Beschluss: Mehrere Beschlüsse

Sachverhalt:

 

1.    Sachstandsbericht; Wechsel auf der Betreiberebene

 

Bedarfsgesteuerte Bediensysteme besitzen für das ÖPNV-Angebot im Landkreis Bayreuth eine zentrale Ergänzungsfunktion. Unter dem (mittlerweile bekannten) Markenbegriff „Anruf-Linien-Taxi“ wurde in der Vergangenheit eine Vielzahl von bedarfsgesteuerten Fahrtenangeboten in Räumen und Zeiten schwacher Verkehrsnachfrage eingerichtet, die den normalen Linienfahrplan attraktiv komplettieren bzw. überhaupt erst ÖPNV-Angebote möglich machen; so z.B. im Verflechtungsbereich des Mittelzentrums Pegnitz mit dem Pegomobil-ALT-Projekt (Mo-Fr alle Orte mit mindestens 8 Fahrtenpaaren nach/von Pegnitz + Wochenendangebote), in den Abend- und Nachtstunden ab Bayreuth (21:00, 22:30, 24:00) in den gesamten Landkreis oder als Ergänzung des verdichteten ÖPNV-Angebotes im Stadt- Umland-Bereich.

Bereitgestellte Angaben:

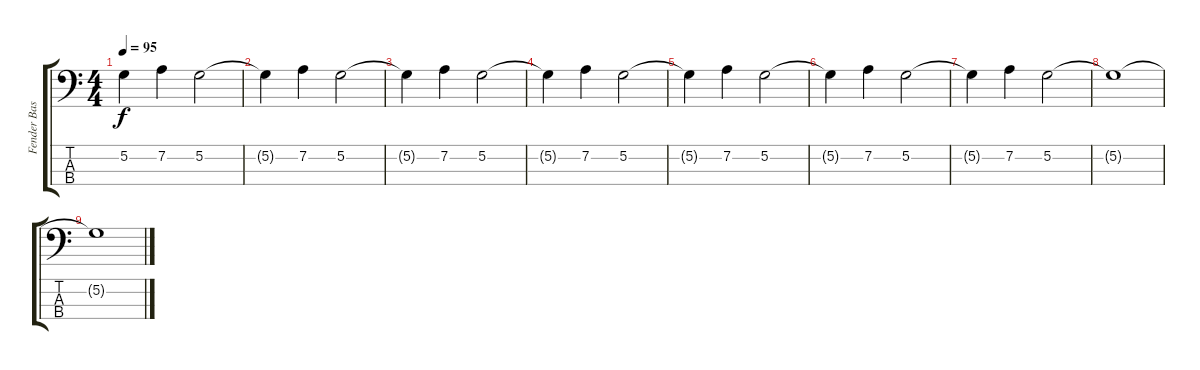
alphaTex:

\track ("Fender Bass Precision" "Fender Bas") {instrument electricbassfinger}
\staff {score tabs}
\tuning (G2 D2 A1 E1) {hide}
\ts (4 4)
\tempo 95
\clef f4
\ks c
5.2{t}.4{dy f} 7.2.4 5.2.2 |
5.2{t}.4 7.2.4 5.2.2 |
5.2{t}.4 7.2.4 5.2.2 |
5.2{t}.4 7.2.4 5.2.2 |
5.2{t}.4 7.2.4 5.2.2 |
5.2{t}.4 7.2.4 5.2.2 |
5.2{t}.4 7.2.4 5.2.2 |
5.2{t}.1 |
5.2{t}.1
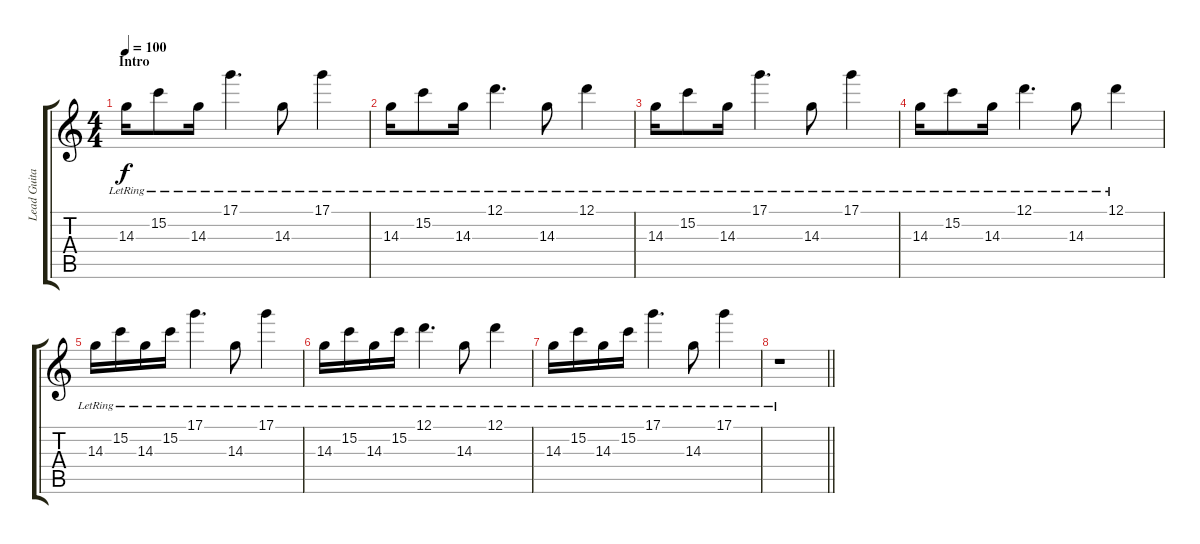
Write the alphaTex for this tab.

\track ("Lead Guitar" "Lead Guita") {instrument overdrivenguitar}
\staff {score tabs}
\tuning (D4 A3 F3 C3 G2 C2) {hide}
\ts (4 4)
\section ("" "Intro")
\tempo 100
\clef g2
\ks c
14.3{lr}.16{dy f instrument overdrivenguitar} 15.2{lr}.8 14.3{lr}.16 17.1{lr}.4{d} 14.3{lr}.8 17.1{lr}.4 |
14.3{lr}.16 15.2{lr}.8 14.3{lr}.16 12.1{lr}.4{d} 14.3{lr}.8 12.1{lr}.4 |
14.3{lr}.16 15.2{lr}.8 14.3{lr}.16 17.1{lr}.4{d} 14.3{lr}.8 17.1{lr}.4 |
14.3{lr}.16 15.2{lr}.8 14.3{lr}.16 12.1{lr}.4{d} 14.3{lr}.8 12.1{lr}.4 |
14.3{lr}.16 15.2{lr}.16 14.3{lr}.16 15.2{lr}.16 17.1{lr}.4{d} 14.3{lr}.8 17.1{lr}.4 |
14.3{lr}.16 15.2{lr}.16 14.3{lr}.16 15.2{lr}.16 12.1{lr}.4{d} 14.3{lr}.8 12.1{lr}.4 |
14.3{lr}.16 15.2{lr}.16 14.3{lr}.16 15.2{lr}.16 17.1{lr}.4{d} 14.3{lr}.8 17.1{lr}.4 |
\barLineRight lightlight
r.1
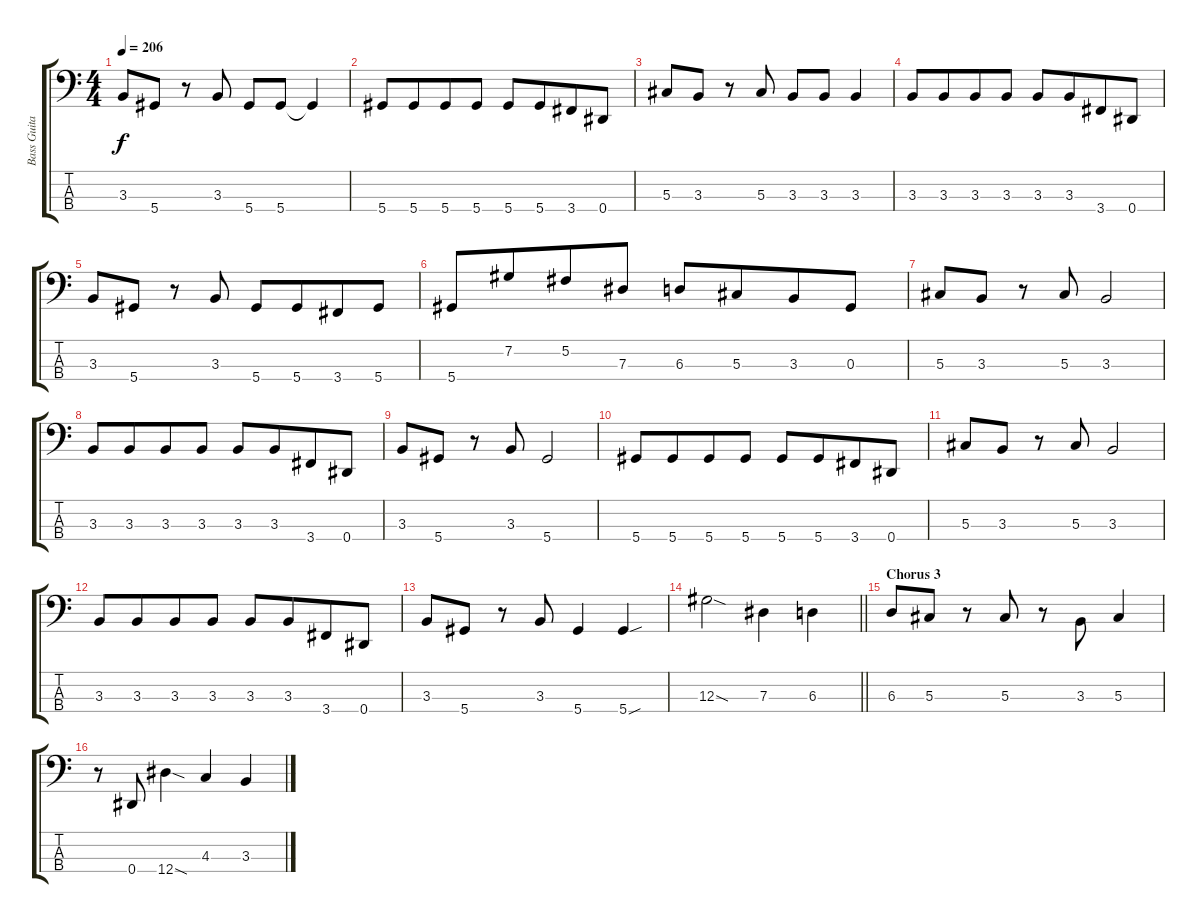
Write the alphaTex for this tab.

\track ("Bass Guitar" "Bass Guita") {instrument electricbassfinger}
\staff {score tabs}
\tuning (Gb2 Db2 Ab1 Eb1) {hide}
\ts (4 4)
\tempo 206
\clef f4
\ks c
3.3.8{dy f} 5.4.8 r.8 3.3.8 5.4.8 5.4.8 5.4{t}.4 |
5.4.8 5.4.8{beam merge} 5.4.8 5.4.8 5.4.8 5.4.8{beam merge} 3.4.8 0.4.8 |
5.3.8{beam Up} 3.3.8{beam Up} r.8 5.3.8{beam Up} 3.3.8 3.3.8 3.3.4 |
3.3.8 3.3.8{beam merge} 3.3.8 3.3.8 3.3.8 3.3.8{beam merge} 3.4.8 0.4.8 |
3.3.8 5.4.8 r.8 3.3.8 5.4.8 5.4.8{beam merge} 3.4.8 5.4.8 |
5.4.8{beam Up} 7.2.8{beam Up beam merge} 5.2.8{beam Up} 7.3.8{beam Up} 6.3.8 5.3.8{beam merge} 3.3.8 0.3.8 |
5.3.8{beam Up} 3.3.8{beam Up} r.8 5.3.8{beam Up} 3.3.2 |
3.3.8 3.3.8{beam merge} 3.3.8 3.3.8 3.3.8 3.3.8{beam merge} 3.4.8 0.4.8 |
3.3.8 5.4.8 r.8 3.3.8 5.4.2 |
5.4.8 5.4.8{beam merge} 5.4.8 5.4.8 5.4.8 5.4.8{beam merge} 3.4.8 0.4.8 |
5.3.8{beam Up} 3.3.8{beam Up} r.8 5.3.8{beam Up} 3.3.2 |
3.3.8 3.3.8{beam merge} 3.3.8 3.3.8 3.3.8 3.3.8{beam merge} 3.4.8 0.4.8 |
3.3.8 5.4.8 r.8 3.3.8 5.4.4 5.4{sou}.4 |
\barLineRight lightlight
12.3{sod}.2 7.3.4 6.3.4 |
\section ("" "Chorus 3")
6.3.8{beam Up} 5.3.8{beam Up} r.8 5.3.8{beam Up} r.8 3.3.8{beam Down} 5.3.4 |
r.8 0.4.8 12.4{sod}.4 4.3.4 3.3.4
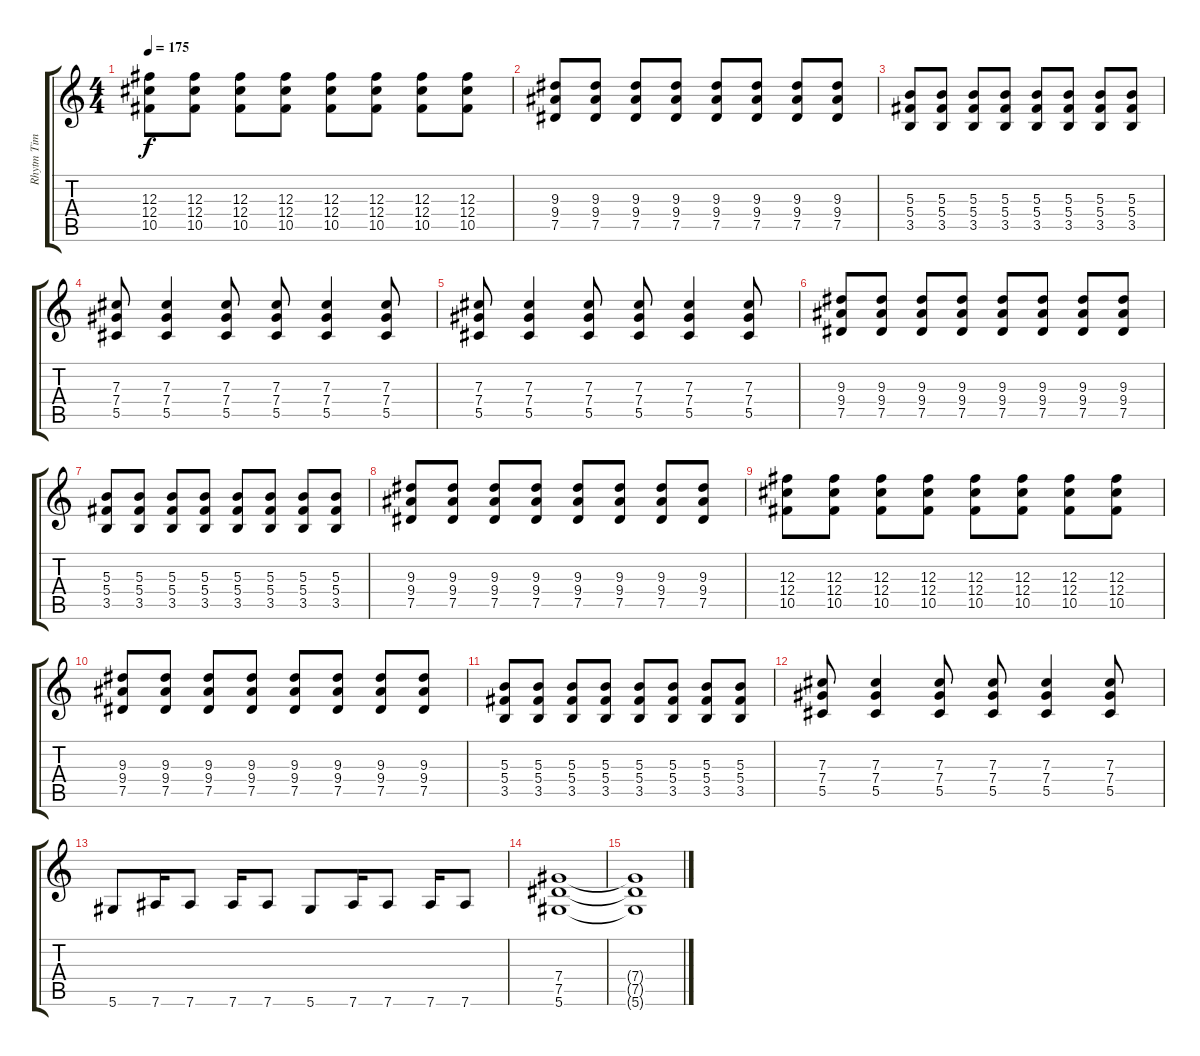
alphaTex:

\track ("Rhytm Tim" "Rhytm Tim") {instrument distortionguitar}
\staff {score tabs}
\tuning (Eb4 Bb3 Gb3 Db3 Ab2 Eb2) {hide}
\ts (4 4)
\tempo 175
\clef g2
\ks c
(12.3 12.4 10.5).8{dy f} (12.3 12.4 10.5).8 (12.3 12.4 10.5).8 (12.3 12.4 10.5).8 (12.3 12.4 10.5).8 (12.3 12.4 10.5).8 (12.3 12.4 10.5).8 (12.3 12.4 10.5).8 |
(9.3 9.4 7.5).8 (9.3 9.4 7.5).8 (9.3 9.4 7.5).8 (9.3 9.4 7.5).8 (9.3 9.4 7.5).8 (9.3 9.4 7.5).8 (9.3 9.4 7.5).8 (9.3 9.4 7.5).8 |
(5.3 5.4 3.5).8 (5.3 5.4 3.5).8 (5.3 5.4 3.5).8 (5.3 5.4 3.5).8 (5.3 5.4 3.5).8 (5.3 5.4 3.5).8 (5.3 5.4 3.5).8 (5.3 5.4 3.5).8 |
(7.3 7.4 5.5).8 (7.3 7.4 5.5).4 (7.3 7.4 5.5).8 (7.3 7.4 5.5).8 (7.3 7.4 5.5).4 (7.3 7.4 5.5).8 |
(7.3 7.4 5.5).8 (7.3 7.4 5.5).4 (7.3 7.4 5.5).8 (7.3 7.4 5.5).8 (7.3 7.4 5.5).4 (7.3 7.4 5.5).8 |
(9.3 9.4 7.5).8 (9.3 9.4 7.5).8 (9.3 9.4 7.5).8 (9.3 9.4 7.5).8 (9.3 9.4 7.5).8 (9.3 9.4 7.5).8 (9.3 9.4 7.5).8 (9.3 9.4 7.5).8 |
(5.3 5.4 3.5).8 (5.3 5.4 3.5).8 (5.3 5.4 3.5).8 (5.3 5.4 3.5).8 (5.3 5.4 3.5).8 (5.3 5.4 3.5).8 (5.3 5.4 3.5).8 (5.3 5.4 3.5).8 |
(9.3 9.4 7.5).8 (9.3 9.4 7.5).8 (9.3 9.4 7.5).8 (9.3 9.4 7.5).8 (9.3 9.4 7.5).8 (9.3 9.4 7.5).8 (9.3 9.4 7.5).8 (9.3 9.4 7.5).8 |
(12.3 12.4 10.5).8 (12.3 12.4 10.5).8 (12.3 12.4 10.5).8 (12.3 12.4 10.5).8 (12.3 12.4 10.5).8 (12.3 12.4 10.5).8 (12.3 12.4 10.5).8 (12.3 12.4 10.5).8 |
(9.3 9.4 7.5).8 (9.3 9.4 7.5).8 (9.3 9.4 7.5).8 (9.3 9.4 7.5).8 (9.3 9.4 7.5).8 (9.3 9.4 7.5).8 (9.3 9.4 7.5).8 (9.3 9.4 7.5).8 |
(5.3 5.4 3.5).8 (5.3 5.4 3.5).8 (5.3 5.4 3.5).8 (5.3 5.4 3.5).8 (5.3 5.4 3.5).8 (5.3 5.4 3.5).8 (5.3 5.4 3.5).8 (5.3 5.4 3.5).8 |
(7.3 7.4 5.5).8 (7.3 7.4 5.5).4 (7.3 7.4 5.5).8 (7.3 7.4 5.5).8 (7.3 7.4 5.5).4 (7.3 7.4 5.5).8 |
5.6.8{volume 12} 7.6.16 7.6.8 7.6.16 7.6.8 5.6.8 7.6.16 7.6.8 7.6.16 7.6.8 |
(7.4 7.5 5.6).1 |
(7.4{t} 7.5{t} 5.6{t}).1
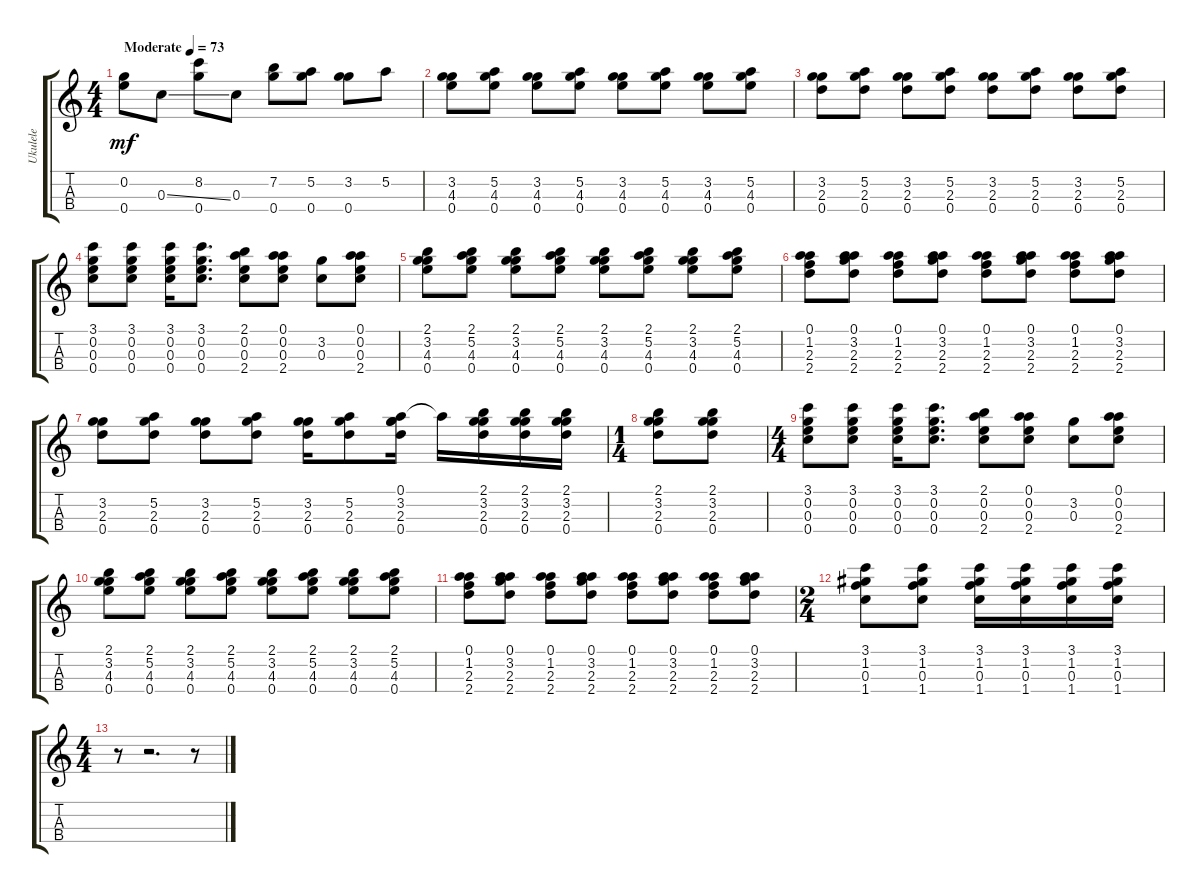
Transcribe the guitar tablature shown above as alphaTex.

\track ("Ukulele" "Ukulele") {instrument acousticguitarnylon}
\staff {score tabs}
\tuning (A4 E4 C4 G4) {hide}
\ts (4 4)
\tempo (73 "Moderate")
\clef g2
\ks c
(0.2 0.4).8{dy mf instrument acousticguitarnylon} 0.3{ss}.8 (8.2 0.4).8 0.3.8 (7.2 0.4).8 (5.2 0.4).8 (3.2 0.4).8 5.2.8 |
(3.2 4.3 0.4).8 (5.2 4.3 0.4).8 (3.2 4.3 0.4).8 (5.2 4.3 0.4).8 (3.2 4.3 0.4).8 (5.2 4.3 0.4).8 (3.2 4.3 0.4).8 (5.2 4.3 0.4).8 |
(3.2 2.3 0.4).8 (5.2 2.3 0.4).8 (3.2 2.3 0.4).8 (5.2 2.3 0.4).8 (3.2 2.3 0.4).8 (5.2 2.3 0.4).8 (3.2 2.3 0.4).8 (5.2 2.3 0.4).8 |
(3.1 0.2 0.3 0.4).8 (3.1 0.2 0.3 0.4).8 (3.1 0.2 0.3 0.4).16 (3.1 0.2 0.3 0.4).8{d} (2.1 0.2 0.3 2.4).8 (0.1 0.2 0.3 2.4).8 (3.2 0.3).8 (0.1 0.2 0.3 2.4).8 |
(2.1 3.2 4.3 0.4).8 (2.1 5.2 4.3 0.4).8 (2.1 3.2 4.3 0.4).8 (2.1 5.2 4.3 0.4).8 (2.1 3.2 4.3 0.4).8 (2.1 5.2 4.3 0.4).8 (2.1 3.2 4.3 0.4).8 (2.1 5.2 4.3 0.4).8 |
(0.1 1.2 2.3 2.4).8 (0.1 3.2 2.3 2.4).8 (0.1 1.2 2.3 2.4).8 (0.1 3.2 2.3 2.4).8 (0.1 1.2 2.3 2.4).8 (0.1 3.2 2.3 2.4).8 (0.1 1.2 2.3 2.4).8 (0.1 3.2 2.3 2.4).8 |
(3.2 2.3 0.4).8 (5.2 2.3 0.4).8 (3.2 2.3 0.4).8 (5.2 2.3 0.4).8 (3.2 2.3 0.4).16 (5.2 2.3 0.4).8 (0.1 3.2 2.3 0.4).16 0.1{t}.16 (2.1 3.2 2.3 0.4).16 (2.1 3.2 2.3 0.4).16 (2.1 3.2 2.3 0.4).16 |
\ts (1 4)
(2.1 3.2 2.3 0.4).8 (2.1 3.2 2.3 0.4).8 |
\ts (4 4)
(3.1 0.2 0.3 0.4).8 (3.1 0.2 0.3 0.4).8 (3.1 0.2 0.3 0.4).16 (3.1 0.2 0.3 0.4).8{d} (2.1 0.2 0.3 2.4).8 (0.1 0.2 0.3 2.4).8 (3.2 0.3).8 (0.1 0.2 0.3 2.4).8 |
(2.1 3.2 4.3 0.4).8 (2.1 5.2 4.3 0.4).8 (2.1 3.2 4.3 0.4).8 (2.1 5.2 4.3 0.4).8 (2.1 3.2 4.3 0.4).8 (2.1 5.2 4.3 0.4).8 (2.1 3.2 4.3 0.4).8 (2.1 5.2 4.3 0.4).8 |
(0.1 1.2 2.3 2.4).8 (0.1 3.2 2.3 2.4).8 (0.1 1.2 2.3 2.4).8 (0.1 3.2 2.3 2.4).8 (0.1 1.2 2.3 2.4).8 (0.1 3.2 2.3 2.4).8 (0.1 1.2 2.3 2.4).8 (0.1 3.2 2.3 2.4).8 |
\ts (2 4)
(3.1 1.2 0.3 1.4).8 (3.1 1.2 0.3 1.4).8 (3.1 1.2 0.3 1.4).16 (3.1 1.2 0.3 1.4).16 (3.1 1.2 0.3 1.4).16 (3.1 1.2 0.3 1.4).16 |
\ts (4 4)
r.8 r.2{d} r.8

Aufgaben:
1. Zähl alle Uhrzeiten auf, zu denen es laut dem Textauszug abends und nachts Fahrten ab Bayreuth gibt.
2. Wie viele Fahrtenpaare nach und von Pegnitz bietet das Pegomobil-ALT-Projekt laut dem Textauszug von Montag bis Freitag jedem Ort mindestens?
3. Schreib aus dem Textauszug die Stelle von „Bedarfsgesteuerte Bediensysteme besitzen“ bis „im Stadt- Umland-Bereich.“ wortgetreu ab.

Lösungen:
1. 21:00, 22:30, 24:00

2. Mindestens 8 Fahrtenpaare.

3.
Bedarfsgesteuerte Bediensysteme besitzen für das ÖPNV-Angebot im Landkreis Bayreuth eine zentrale Ergänzungsfunktion. Unter dem (mittlerweile bekannten) Markenbegriff „Anruf-Linien-Taxi“ wurde in der Vergangenheit eine Vielzahl von bedarfsgesteuerten Fahrtenangeboten in Räumen und Zeiten schwacher Verkehrsnachfrage eingerichtet, die den normalen Linienfahrplan attraktiv komplettieren bzw. überhaupt erst ÖPNV-Angebote möglich machen; so z.B. im Verflechtungsbereich des Mittelzentrums Pegnitz mit dem Pegomobil-ALT-Projekt (Mo-Fr alle Orte mit mindestens 8 Fahrtenpaaren nach/von Pegnitz + Wochenendangebote), in den Abend- und Nachtstunden ab Bayreuth (21:00, 22:30, 24:00) in den gesamten Landkreis oder als Ergänzung des verdichteten ÖPNV-Angebotes im Stadt- Umland-Bereich.